WRITTEN TASK:
Render the entries from the first line through the line containing "Reading left to" as a Markdown table with the columns Row and Text. Give each non-blank line its own numbered row and leave out the blank lines.

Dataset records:
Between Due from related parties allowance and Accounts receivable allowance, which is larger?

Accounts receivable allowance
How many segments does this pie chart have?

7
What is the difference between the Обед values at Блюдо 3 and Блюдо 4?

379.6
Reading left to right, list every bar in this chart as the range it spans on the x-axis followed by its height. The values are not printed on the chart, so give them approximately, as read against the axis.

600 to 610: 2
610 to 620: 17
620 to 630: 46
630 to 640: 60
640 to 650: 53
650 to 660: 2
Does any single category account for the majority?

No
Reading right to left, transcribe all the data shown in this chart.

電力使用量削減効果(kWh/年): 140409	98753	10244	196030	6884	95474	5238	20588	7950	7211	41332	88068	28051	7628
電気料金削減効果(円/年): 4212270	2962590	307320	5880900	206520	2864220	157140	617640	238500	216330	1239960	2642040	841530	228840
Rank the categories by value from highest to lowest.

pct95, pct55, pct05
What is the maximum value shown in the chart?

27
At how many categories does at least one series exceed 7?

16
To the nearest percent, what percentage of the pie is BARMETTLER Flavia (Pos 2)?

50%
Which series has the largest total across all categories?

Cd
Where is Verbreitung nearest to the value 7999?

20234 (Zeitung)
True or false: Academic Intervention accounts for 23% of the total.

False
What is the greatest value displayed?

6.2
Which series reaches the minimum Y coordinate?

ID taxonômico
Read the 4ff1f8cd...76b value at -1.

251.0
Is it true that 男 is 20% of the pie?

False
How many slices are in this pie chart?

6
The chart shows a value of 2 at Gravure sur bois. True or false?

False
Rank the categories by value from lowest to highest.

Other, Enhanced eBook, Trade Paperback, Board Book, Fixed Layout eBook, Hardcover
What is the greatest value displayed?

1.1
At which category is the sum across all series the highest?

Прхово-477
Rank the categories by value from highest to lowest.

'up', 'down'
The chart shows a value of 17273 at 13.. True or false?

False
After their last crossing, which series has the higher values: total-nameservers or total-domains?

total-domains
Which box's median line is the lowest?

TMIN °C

REPLY TO THE TASK:
| Row | Text |
|---|---|
| 1 | Between Due from related parties allowance and Accounts receivable allowance, which is larger? |
| 2 | Accounts receivable allowance |
| 3 | How many segments does this pie chart have? |
| 4 | 7 |
| 5 | What is the difference between the Обед values at Блюдо 3 and Блюдо 4? |
| 6 | 379.6 |
| 7 | Reading left to right, list every bar in this chart as the range it spans on the x-axis followed by its height. The values are not printed on the chart, so give them approximately, as read against the axis. |